Le TGI de Saint-Gaudens (Haute-Garonne) va examiner le 4 décembre, dans le cadre d'une audience de référé, la demande d'une quarantaine de patients, souffrants des effets secondaires de la nouvelle formulation du Levothyrox, a-t-on appris auprès de l'avocat des plaignants. Ces patients ayant ressenti des effets secondaires demandent au juge des référés de Saint-Gaudens d'ordonner au laboratoire Merck de leur fournir en urgence l'ancienne formule, conformément à un premier du TGI de Toulouse.
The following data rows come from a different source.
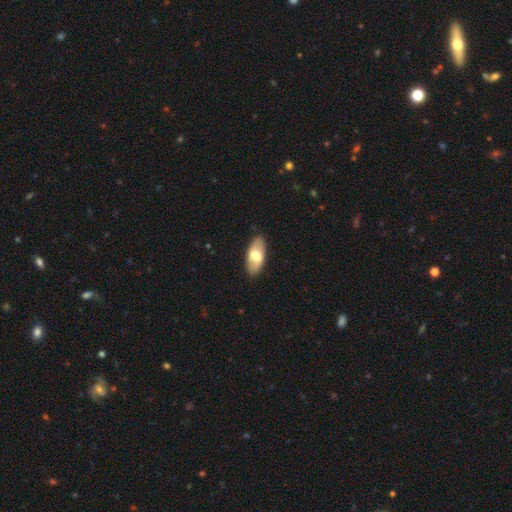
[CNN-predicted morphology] A smooth galaxy with no disk features (65%) that is in between round and cigar-shaped (90%).

Vote fractions:
- Smooth or featured? smooth: 65% / featured or disk: 29% / star or artifact: 5%
- How rounded? in between: 90% / cigar-shaped: 7% / round: 3%
- Merging? none: 87% / minor disturbance: 9% / major disturbance: 2% / merger: 1%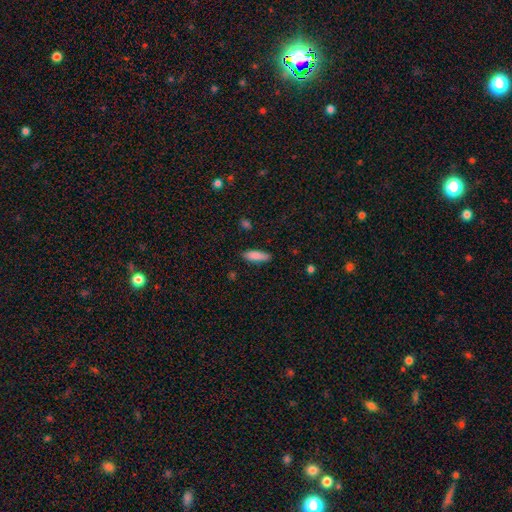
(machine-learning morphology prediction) Overall: smooth (86%). How rounded: cigar-shaped (54%; in between 44%). Merging: none (85%).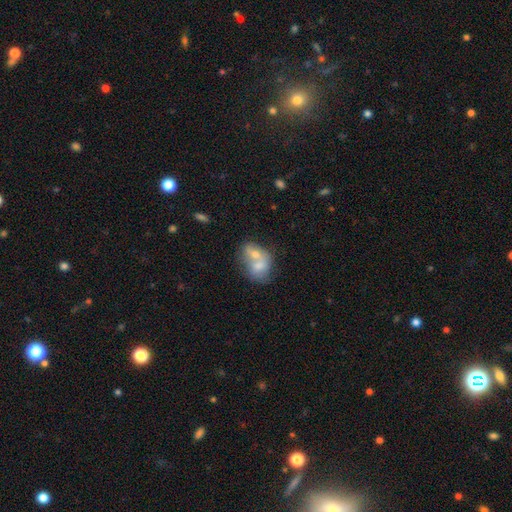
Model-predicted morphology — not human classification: Smooth or featured: smooth — 60% (featured or disk — 30%)
How rounded: in between — 58% (round — 41%)
Merging: merger — 73% (none — 17%)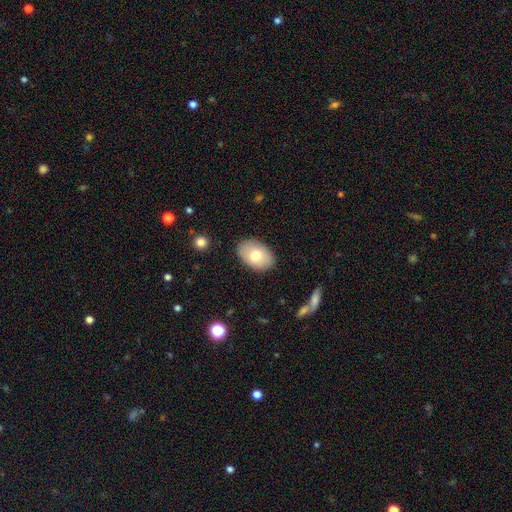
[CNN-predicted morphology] smooth_or_featured: smooth (p=0.73) [alt: featured or disk p=0.20]
how_rounded: in between (p=0.89) [alt: round p=0.10]
merging: none (p=0.85) [alt: minor disturbance p=0.11]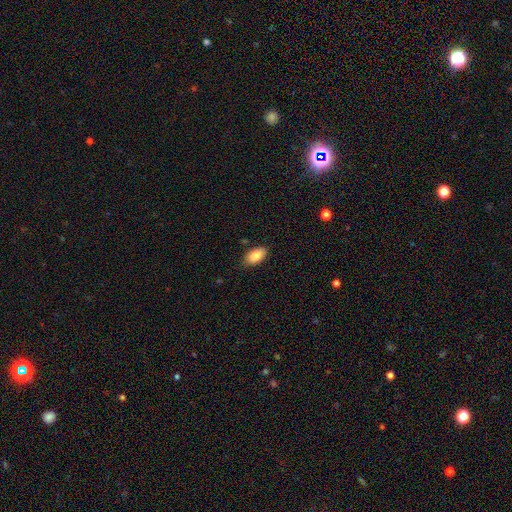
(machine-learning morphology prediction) Q: Smooth or featured?
A: smooth (86%); runner-up: star or artifact (7%)
Q: How rounded?
A: in between (93%); runner-up: round (4%)
Q: Merging?
A: none (82%); runner-up: minor disturbance (14%)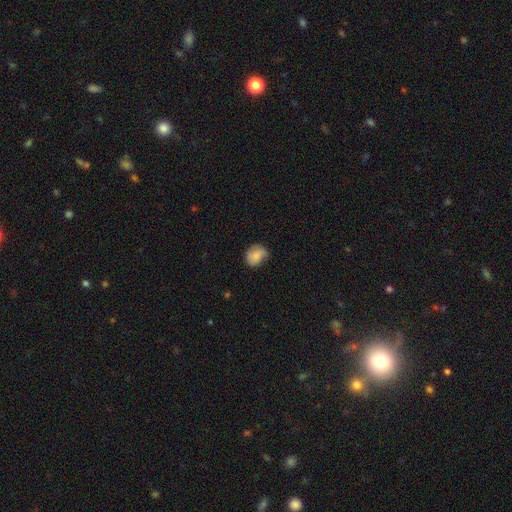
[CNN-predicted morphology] This is likely a smooth galaxy (67%). How rounded: possibly round (60%). Merging: likely none (61%).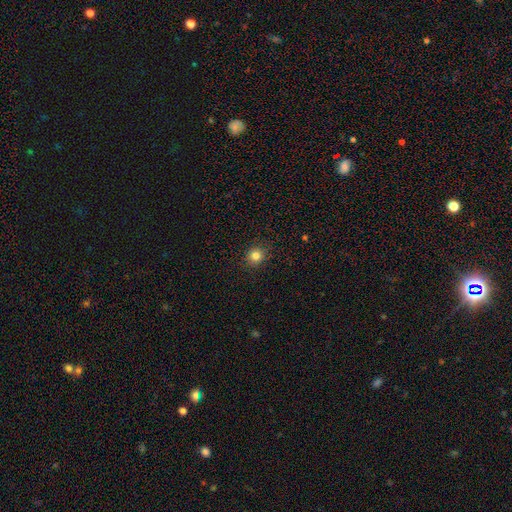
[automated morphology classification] smooth-or-featured: smooth: 81% | star or artifact: 13% | featured or disk: 6%
  how-rounded: round: 87% | in between: 12% | cigar-shaped: 1%
  merging: none: 91% | minor disturbance: 6% | major disturbance: 2% | merger: 1%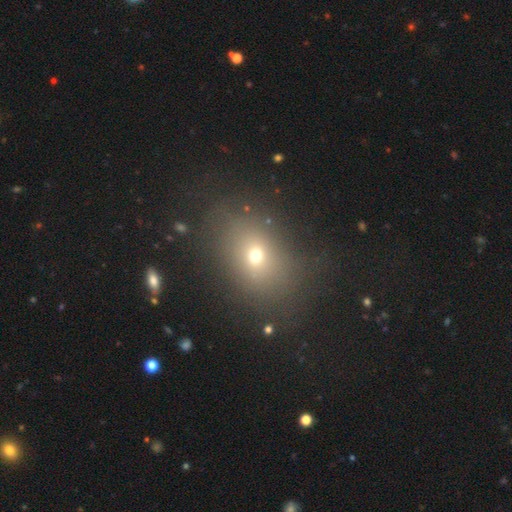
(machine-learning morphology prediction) smooth 64%, star or artifact 21%, featured or disk 15%. Down the decision tree: how rounded — in between (59%); merging — none (75%).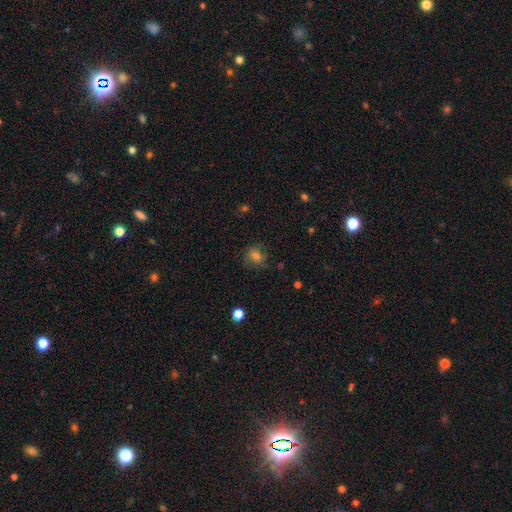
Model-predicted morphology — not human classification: A smooth galaxy with no disk features (65%) that is round (71%). Merging: none (75%).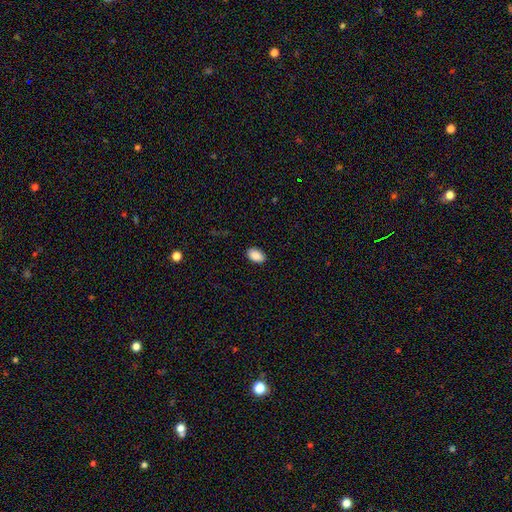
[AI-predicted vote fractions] smooth_or_featured: smooth (p=0.89) [alt: star or artifact p=0.07]
how_rounded: in between (p=0.92) [alt: round p=0.07]
merging: none (p=0.89) [alt: minor disturbance p=0.08]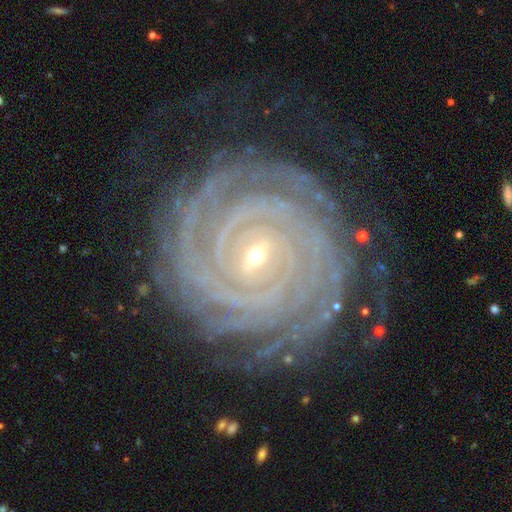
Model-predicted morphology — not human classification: type=featured or disk (93%); edge-on=no (98%); bar=no (40%); spiral arms=yes (99%); winding=tight (92%); arm count=2 (23%); bulge=small (77%); merging=none (81%).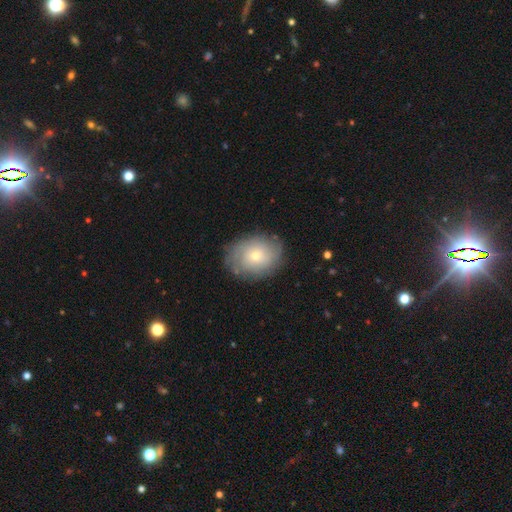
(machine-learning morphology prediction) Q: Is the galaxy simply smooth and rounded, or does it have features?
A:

Le 14 novembre dernier, le juge des référés de Toulouse avait condamné le laboratoire à fournir "par le biais des circuits de distribution et de commercialisation, sans délai" le produit ancienne formule aujourd'hui dénommé Euthyrox à 25 patients de la Haute-Garonne qui avaient adressé une requête devant cette juridiction.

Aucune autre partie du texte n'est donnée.